All of a sudden the driver stopped the jeep and the Guide pointed to the waterfront. There lay a Sambhar, sprawled out in its full length, with blood streaming down from its throat. It must have been dead for quite some time. Parts of its underbelly had been ripped apart, with the raw flesh exposed. The guide informed us that the tigress had three cubs, hidden away about two miles away, behind some protruding rocks, and boulders, by the side of the river. The Tigress would go all the way to fetch them, as they were too small to get their own food. She seemed to be extremely conscious of her duty as a mother, and it was her love for her babies, that prodded her on to walk the distance and share her meal with them.
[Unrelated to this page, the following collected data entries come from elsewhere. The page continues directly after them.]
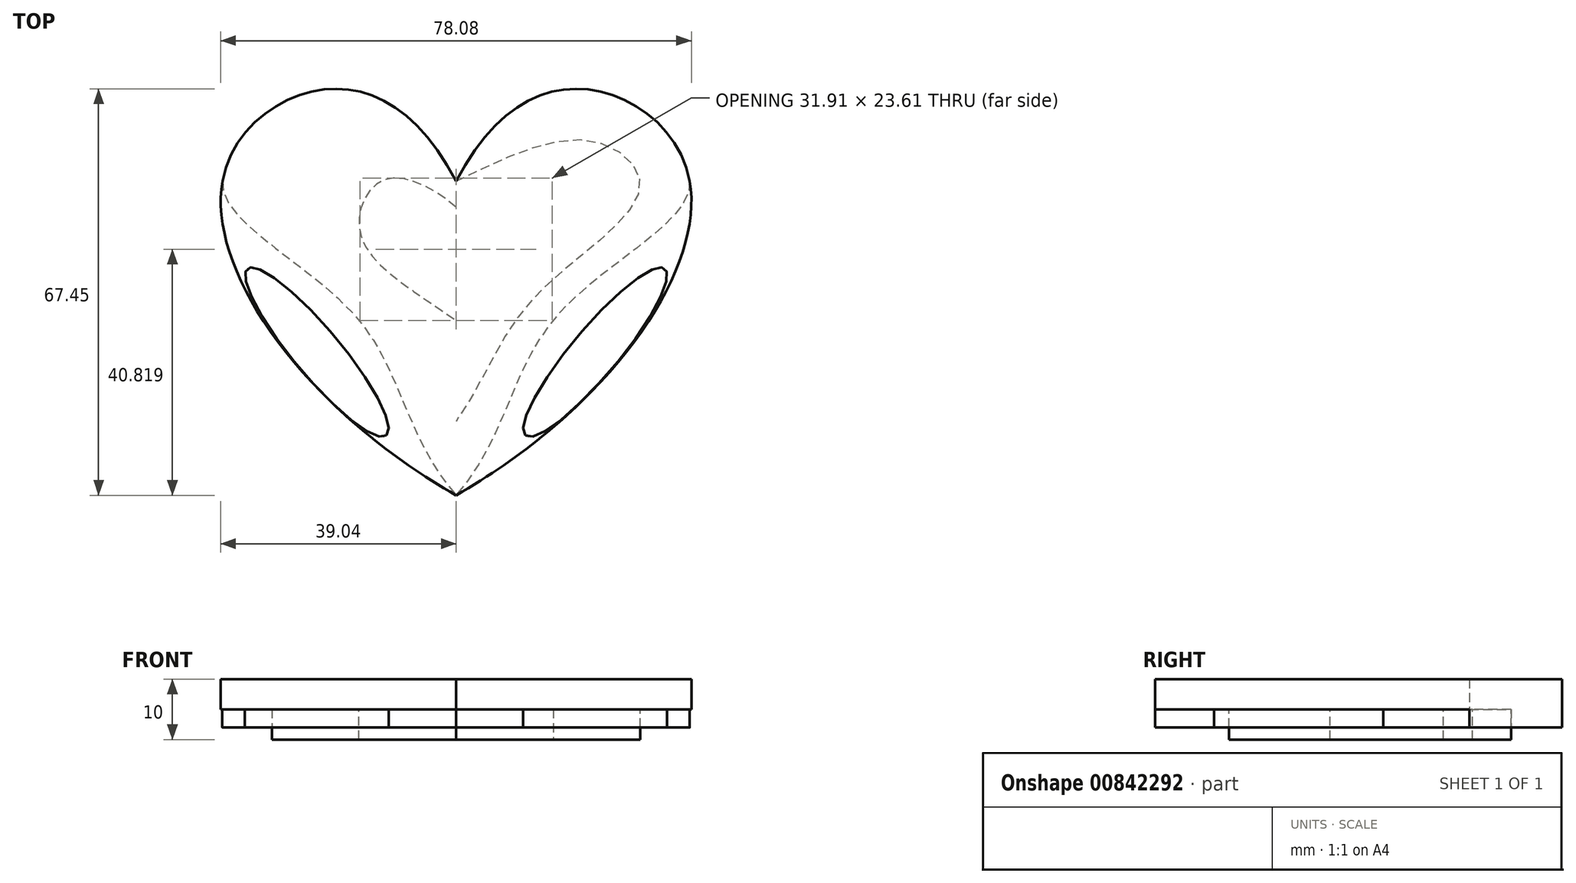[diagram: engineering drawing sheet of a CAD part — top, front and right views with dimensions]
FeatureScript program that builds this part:
annotation { "Feature Type Name" : "Feature", "Feature Type Description" : "" }
export const myFeature = defineFeature(function(context is Context, id is Id, definition is map)
    precondition{}
    {
        {
            var Q0;
            Q0=qCreatedBy(makeId("Top.planeOp"),FACE);
            var sketch = newSketch(context, id + "F0", { "sketchPlane" : qUnion([Q0])});
            skFitSpline(sketch, "E0", {"points": [v(0, 0) * mm, v(-21.78, 15.23) * mm, v(-38.75, 0) * mm, v(0, -52.1) * mm], "startDerivative": vector(-61.58, 117.99) * mm, "endDerivative": vector(173.73, -99.9) * mm});
            skFitSpline(sketch, "E1.MirrorCS", {"points": [v(0, 0) * mm, v(21.78, 15.23) * mm, v(38.75, 0) * mm, v(0, -52.1) * mm], "startDerivative": vector(61.58, 117.99) * mm, "endDerivative": vector(-173.73, -99.9) * mm});
            skFitSpline(sketch, "E2", {"points": [v(0, 0) * mm, v(-22.15, 6.75) * mm, v(-30.5, 0) * mm, v(-23.47, -10.1) * mm, v(-10.61, -22.06) * mm, v(0, -39.85) * mm], "startDerivative": vector(-101.95, 49.3) * mm, "endDerivative": vector(55, -77.97) * mm});
            skPoint(sketch, "E3", {"position": v(-25.47, -31.66) * mm});
            skFitSpline(sketch, "E4", {"points": [v(-38.75, 0) * mm, v(-16.95, -22.06) * mm, v(0, -52.1) * mm], "startDerivative": vector(-4.02, -40.81) * mm, "endDerivative": vector(50.77, -58.34) * mm});
            skEllipse(sketch, "E5", {"center": v(-23.08, -28.34) * mm, "majorRadius": 18.02 * mm, "minorRadius": 3.9 * mm, "majorAxis": v(0.64, -0.77)});
            skFitSpline(sketch, "E6", {"points": [v(0, -4.28) * mm, v(-12.38, 0) * mm, v(-15.9, -8.69) * mm, v(0, -23.1) * mm], "startDerivative": vector(-40.45, 34.58) * mm, "endDerivative": vector(57.5, -40.05) * mm});
            skFitSpline(sketch, "E7.MirrorCS", {"points": [v(0, 0) * mm, v(22.15, 6.75) * mm, v(30.5, 0) * mm, v(23.47, -10.1) * mm, v(10.61, -22.06) * mm, v(0, -39.85) * mm], "startDerivative": vector(101.95, 49.3) * mm, "endDerivative": vector(-55, -77.97) * mm});
            skFitSpline(sketch, "E8.MirrorCS", {"points": [v(0, -4.28) * mm, v(12.38, 0) * mm, v(15.9, -8.69) * mm, v(0, -23.1) * mm], "startDerivative": vector(40.45, 34.58) * mm, "endDerivative": vector(-57.5, -40.05) * mm});
            skFitSpline(sketch, "E9.MirrorCS", {"points": [v(38.75, 0) * mm, v(16.95, -22.06) * mm, v(0, -52.1) * mm], "startDerivative": vector(4.02, -40.81) * mm, "endDerivative": vector(-50.77, -58.34) * mm});
            skEllipse(sketch, "E10.MirrorC", {"center": v(23.08, -28.34) * mm, "majorRadius": 18.02 * mm, "minorRadius": 3.9 * mm, "majorAxis": v(-0.64, -0.77)});
            skSolve(sketch);
        }
        {
            var Q0;
            Q0 = qSketchRegion(id + "F0", true);
            var Q1;
            Q1=makeQuery(id+"F0.imprint","IMPRINT",FACE,{"disambiguationData":[TD([[makeQuery(id+"F0.imprint","IMPRINT",EDGE,{"derivedFrom":sQuery(id+"F0.wireOp",EDGE,"E6")}),1.0]])]});
            extrude(context, id + "F1", {"entities" : qUnion([Q0, Q1]), "depth" : 5 * mm, "offsetDistance" : 25 * mm});
        }
        {
            var Q0;
            {var subQ1=sQuery(id+"F0.wireOp",EDGE,"E2");Q0=makeQuery(id+"F0.imprint","IMPRINT",FACE,{"disambiguationData":[TD([[makeQuery(id+"F0.imprint","IMPRINT",EDGE,{"derivedFrom":subQ1}),-1.0]])]});}
            var Q1;
            Q1=makeQuery(id+"F0.imprint","IMPRINT",FACE,{"disambiguationData":[TD([[makeQuery(id+"F0.imprint","IMPRINT",EDGE,{"derivedFrom":sQuery(id+"F0.wireOp",EDGE,"E2")}),1.0]])]});
            var Q2;
            Q2=makeQuery(id+"F0.imprint","IMPRINT",FACE,{"disambiguationData":[TD([[makeQuery(id+"F0.imprint","IMPRINT",EDGE,{"derivedFrom":sQuery(id+"F0.wireOp",EDGE,"E6")}),1.0]])]});
            var Q3;
            Q3=makeQuery(id+"F0.imprint","IMPRINT",FACE,{"disambiguationData":[TD([[makeQuery(id+"F0.imprint","IMPRINT",EDGE,{"derivedFrom":sQuery(id+"F0.wireOp",EDGE,"E10.MirrorC")}),1.0]])]});
            var Q4;
            Q4=makeQuery(id+"F0.imprint","IMPRINT",FACE,{"disambiguationData":[TD([[makeQuery(id+"F0.imprint","IMPRINT",EDGE,{"derivedFrom":sQuery(id+"F0.wireOp",EDGE,"E5")}),1.0]])]});
            extrude(context, id + "F2", {"entities" : qUnion([Q0, Q1, Q2, Q3, Q4]), "operationType" : NewBodyOperationType.ADD, "oppositeDirection" : true, "depth" : 3 * mm, "offsetDistance" : 25 * mm});
        }
        {
            var Q0;
            Q0=makeQuery(id+"F0.imprint","IMPRINT",FACE,{"disambiguationData":[TD([[makeQuery(id+"F0.imprint","IMPRINT",EDGE,{"derivedFrom":sQuery(id+"F0.wireOp",EDGE,"E2")}),1.0]])]});
            var Q1;
            Q1=makeQuery(id+"Fjwj7ZbEGDsMpmW_1.opExtrude","CAP_FACE",FACE,{"disambiguationData":[OSD([sQuery(id+"F0.wireOp",EDGE,"E6"),sQuery(id+"F0.wireOp",EDGE,"E8.MirrorCS")])],"isStart":false});
            extrude(context, id + "F3", {"entities" : qUnion([Q0, Q1]), "oppositeDirection" : true, "depth" : 5 * mm, "offsetDistance" : 25 * mm});
        }
    });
We followed the track and found that instead of going straight to them, she went into the water, and then called them. One by one they came, and mother and children had a frolicsome time, getting on to each other’s back, falling into the water, sparring for fun, and giving playful bites. Once the calves were in good spirits, she ordered them out. Instantly they obeyed like disciplined children. Then, after she had whetted their appetite by playing in the water for such a long time, she wended her way, on the route she had previously taken. The babies without any argument or protest did what they were told to do, and followed her. The last I saw of them was when they were negotiating their way through thick foliage, one behind the other. I wonder was it sheer instinct, which prompted the tigress to give the calves a good bath, and to put them in a happy mood before she took them for their lunch! A mother it seems knows always what is best for her children, and she will go to any length to get it for them.
This story is a message to all, that even God has such a high notion about a woman’s capability, and intelligence, that he entrusts only a woman with a rickety, fragile baby. When a baby is to be born, it is kept in the safekeeping of a trustworthy woman!